More good news from the labour market in October as unemployment continues to fall and earnings outstripped inflation for a second month in a row. Crucially, improvements in the labour market persist despite a backdrop of deteriorating global economic conditions.
In the three months to October, unemployment fell to 6.0% from 6.2% in the previous three months and from 7.4% a year earlier, but the really good news came from earnings data. Between October 2013 and October 2014, total average earnings increased by 1.8% while the CPI rate only rose by 1.3%. A combination of falling unemployment and disinflation in the economy should sustain increases in real income going forward.
Furthermore, key indicators of spare capacity in the labour market show a further absorption of slack over the past year. The proportion of part-time workers who could not find a full-time job has fallen by 10.1% over the year while actual weekly hours worked have increased by 2.3% in the same period.
Is it all good news?
The data shows some slowing in the pace of the reduction in unemployment. On a quarterly basis, the decline in unemployment for August to October was the slowest this year. Nevertheless, this is to be expected given the rapid narrowing of slack in the preceding quarters and signs of slowing growth for the second half of the year.

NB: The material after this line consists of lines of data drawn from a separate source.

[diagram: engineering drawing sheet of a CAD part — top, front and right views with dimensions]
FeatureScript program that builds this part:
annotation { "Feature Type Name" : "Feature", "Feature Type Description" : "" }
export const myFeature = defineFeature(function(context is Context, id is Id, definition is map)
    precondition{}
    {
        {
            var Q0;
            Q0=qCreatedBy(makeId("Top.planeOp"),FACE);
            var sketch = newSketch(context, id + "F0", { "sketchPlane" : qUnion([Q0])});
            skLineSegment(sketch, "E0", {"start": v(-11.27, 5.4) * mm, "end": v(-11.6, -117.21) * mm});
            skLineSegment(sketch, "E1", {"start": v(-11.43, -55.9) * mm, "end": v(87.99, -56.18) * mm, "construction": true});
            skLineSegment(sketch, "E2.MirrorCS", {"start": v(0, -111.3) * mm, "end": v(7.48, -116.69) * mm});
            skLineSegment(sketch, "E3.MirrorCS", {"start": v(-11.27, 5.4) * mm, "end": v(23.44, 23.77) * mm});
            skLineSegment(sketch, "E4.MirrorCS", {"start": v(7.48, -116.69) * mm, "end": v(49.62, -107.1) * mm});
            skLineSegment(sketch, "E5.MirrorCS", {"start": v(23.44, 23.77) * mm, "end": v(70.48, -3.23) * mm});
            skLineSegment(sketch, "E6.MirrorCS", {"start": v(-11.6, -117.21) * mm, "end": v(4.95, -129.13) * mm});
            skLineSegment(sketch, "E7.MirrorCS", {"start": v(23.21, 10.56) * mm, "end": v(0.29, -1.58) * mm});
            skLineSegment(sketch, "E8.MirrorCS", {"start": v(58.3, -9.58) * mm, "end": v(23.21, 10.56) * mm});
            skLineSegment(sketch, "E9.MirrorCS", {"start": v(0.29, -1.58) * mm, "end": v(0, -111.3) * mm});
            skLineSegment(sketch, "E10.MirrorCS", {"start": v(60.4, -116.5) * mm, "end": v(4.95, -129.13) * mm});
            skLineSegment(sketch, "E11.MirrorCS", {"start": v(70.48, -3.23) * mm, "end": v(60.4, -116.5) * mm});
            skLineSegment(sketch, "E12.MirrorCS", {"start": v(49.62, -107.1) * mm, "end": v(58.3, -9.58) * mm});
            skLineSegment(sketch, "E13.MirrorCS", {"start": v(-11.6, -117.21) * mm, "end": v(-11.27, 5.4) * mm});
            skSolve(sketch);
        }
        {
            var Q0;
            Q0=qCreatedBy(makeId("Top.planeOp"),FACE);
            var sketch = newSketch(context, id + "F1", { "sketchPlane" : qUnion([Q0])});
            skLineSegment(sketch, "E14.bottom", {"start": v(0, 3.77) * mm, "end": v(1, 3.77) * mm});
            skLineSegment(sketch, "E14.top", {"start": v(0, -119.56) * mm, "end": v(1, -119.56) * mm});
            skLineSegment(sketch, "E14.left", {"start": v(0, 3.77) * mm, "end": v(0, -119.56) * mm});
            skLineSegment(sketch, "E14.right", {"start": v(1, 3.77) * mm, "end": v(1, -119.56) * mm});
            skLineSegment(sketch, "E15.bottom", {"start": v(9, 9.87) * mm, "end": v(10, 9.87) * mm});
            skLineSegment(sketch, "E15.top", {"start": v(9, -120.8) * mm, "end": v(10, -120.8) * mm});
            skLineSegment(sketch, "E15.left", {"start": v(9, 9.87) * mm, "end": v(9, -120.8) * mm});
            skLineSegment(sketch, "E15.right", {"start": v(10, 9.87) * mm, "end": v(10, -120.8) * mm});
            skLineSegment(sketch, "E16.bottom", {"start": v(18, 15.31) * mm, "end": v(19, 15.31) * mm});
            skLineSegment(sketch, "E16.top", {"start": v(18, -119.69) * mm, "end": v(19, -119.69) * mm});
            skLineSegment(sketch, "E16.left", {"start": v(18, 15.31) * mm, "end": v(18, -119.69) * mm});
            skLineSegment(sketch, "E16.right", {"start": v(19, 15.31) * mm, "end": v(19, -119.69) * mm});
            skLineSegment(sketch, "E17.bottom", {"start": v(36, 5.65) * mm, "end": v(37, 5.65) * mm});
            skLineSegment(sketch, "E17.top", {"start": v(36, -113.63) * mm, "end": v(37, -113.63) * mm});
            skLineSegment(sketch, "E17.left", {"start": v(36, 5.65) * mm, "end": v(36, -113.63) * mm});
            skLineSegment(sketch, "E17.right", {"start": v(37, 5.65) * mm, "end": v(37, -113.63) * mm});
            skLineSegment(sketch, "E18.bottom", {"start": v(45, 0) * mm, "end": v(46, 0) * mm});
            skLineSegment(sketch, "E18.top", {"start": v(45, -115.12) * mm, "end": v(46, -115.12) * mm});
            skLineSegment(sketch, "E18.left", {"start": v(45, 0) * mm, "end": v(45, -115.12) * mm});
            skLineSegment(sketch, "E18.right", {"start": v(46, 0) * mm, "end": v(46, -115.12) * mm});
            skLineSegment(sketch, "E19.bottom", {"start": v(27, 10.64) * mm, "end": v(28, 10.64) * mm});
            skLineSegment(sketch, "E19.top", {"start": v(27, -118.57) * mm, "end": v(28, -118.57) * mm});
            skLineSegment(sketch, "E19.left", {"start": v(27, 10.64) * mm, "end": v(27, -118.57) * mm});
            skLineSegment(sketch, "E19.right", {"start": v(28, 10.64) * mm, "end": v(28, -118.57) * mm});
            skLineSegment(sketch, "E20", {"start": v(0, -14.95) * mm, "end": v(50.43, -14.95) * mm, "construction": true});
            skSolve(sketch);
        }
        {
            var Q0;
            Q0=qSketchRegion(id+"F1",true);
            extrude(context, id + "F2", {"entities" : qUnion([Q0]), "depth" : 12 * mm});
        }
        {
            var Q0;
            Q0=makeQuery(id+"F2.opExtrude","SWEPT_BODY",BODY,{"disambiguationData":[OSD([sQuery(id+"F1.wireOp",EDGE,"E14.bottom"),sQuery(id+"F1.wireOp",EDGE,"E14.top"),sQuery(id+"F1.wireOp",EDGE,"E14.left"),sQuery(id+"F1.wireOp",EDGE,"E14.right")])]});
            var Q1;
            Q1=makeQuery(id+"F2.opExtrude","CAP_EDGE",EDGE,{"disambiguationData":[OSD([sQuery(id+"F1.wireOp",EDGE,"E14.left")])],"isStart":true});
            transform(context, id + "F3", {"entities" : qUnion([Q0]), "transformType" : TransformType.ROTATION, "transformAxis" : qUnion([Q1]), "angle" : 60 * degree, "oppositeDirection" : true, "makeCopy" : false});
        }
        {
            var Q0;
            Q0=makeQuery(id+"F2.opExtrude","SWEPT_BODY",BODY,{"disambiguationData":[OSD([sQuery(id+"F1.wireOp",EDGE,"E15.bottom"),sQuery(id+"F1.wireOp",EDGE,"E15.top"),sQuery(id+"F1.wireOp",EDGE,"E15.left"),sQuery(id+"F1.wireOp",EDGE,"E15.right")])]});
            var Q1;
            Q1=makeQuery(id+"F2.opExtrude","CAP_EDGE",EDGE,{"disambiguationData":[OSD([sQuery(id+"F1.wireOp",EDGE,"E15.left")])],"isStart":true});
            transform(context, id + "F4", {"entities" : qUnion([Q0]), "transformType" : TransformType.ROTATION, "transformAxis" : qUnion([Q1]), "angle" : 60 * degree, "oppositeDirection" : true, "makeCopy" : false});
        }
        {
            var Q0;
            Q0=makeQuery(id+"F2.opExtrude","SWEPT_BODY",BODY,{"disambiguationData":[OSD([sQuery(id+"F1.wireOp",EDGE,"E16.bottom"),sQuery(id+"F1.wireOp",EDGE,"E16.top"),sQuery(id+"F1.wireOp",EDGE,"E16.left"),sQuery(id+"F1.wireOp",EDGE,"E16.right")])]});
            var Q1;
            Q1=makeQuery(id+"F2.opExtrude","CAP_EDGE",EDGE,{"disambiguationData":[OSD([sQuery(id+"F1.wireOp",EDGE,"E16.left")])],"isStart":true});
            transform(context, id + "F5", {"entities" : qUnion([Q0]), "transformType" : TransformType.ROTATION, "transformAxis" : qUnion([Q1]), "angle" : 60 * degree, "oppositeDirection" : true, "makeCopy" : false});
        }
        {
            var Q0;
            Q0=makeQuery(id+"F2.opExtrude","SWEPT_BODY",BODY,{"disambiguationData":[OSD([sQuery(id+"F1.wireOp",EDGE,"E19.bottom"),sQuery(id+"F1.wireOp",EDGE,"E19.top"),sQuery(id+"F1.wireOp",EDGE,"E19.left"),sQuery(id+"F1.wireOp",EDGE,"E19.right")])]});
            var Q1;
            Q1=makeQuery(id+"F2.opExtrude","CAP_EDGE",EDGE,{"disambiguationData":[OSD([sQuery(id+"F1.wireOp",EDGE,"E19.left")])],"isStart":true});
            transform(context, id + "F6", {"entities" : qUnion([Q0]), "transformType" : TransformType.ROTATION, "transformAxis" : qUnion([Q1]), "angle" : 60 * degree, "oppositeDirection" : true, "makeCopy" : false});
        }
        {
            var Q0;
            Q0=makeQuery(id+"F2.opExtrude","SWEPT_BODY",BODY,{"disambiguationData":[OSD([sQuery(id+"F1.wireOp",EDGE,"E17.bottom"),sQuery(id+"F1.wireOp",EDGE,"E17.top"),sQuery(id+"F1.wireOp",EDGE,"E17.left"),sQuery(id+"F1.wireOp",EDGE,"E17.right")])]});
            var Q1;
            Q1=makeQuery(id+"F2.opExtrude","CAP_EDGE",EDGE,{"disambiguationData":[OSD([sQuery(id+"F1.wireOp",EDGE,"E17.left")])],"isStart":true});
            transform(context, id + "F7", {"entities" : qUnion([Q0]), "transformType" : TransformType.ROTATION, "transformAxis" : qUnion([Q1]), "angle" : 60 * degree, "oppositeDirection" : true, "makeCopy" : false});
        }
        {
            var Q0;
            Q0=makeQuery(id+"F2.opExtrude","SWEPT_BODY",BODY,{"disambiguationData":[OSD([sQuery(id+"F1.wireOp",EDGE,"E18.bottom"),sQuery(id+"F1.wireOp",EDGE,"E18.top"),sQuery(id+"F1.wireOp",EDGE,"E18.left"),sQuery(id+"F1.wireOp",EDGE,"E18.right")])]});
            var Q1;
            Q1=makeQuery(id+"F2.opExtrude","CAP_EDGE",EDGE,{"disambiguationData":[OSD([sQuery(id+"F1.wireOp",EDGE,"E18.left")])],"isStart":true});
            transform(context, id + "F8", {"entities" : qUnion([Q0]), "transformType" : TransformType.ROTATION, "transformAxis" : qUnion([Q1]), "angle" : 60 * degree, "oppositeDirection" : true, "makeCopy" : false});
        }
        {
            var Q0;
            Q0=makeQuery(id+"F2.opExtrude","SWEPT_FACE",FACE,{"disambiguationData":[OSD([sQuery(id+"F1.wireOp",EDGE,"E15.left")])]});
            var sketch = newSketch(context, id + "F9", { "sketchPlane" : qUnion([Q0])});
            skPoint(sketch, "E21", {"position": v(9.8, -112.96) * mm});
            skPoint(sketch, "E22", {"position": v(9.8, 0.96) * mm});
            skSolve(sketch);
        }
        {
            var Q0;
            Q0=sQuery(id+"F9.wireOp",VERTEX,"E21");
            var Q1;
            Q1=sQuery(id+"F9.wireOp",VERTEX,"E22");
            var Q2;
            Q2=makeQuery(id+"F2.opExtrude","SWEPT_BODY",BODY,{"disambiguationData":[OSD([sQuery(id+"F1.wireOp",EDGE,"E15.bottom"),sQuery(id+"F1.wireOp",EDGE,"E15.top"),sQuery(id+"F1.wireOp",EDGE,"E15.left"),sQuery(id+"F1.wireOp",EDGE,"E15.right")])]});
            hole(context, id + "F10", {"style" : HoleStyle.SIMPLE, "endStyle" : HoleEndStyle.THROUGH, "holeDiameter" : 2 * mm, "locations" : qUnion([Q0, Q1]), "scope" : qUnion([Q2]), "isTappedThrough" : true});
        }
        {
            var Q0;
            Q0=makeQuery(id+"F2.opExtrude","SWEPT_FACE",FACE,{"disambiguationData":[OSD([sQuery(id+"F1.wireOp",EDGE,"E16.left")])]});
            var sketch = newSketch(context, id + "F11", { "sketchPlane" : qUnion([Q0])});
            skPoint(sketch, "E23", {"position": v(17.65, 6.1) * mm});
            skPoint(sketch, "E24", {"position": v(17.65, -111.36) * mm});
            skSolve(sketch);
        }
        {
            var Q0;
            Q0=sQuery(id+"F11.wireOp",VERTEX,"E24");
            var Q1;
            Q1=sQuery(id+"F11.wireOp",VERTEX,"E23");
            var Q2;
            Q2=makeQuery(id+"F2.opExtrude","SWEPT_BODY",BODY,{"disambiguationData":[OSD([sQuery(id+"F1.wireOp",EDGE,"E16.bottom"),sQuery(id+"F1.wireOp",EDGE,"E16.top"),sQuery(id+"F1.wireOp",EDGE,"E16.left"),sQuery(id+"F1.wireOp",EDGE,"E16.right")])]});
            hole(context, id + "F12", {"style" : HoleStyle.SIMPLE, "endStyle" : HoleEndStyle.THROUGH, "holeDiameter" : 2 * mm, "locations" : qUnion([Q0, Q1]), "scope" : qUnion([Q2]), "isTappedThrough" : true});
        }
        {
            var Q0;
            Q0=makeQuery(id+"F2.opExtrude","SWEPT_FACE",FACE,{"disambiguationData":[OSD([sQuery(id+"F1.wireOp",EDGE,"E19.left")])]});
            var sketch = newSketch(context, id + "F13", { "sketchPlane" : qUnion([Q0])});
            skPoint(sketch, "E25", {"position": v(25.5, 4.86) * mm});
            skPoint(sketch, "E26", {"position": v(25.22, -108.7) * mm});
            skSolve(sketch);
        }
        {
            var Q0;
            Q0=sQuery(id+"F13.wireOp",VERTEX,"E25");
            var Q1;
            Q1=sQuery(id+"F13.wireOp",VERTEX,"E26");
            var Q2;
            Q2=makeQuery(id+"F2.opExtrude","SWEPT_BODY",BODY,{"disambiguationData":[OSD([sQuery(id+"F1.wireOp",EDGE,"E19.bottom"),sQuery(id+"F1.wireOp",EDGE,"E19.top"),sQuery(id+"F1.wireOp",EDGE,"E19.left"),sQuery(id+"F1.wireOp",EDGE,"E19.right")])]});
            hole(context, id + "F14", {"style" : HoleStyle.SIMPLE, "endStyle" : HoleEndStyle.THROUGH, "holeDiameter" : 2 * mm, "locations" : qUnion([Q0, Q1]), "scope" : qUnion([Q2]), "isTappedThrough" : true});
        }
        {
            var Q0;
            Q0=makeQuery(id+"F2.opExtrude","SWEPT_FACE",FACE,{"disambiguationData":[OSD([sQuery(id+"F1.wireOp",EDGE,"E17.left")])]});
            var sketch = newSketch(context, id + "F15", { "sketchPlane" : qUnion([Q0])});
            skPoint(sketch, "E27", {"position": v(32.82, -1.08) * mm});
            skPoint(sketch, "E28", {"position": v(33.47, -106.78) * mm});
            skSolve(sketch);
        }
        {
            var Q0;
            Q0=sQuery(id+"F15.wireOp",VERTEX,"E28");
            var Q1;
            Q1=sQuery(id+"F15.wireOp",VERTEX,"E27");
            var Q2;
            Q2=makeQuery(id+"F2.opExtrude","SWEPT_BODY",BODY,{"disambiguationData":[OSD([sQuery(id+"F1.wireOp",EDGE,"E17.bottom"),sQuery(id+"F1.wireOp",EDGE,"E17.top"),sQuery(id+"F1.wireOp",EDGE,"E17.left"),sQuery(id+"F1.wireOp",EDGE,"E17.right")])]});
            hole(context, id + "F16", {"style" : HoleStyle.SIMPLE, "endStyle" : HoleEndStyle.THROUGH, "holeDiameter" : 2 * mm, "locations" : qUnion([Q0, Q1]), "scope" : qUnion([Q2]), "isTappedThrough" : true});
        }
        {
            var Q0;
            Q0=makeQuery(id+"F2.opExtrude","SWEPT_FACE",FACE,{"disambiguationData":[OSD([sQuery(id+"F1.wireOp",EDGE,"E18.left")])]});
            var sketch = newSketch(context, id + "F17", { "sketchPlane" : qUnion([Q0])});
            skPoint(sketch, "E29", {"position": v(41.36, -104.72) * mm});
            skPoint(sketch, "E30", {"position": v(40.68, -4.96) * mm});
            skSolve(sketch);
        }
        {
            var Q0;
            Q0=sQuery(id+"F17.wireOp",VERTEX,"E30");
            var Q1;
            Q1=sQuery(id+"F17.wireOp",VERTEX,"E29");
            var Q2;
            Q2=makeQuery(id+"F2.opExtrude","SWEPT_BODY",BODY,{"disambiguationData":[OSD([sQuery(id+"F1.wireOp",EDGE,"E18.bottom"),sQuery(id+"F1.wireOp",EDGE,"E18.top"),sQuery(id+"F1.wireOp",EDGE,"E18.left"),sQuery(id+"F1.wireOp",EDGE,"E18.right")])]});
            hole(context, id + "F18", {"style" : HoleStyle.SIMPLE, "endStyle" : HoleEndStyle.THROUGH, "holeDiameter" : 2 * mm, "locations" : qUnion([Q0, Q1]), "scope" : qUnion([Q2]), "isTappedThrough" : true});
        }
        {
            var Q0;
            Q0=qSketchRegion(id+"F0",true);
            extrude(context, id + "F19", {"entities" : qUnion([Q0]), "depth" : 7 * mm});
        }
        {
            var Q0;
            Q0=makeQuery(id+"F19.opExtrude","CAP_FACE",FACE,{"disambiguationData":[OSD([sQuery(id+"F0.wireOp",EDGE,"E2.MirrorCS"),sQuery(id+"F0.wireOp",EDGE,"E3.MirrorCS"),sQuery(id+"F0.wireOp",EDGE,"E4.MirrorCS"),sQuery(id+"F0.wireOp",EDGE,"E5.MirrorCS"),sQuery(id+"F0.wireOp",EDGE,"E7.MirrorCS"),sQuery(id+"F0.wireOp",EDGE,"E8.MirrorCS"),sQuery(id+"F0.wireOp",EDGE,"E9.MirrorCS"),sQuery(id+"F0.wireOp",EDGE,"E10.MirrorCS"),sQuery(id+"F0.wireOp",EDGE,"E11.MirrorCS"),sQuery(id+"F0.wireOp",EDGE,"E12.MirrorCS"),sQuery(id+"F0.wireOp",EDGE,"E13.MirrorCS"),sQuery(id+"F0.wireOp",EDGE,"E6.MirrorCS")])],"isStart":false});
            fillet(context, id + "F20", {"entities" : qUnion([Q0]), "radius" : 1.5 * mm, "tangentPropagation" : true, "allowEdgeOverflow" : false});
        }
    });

A bigger cause for concern is the persistence of youth unemployment. The youth unemployment rate remained unchanged from the previous quarter and at 16.6%, is still some way off its pre-downturn trough of 13.8%.
What about manufacturing?
Employment in the manufacturing sector continued to march on - increasing for the 7th consecutive quarter in September. Workforce jobs increased by 0.5% on quarter and 1.6% from September last year. This tallies well with our latest Business Trends survey that shows strong recruitment throughout 2014 as manufacturers take on more staff to capitalise on strengthening domestic economic conditions.
Earnings growth in the sector is also holding up with total pay exceeding the inflation rate for every month in 2014 apart from April and August. On the downside, looking at single month compared to the same month a year ago data, whole economy total pay growth surpassed pay in manufacturing for the first time this year in October.
Still, this is due to very strong growth in manufacturing pay for the first half of the year, which implies less need for catch up in the final months of 2014. In fact, for the less volatile three month average, July 2012 was the last time that earnings growth was higher for the whole economy than for the manufacturing sector.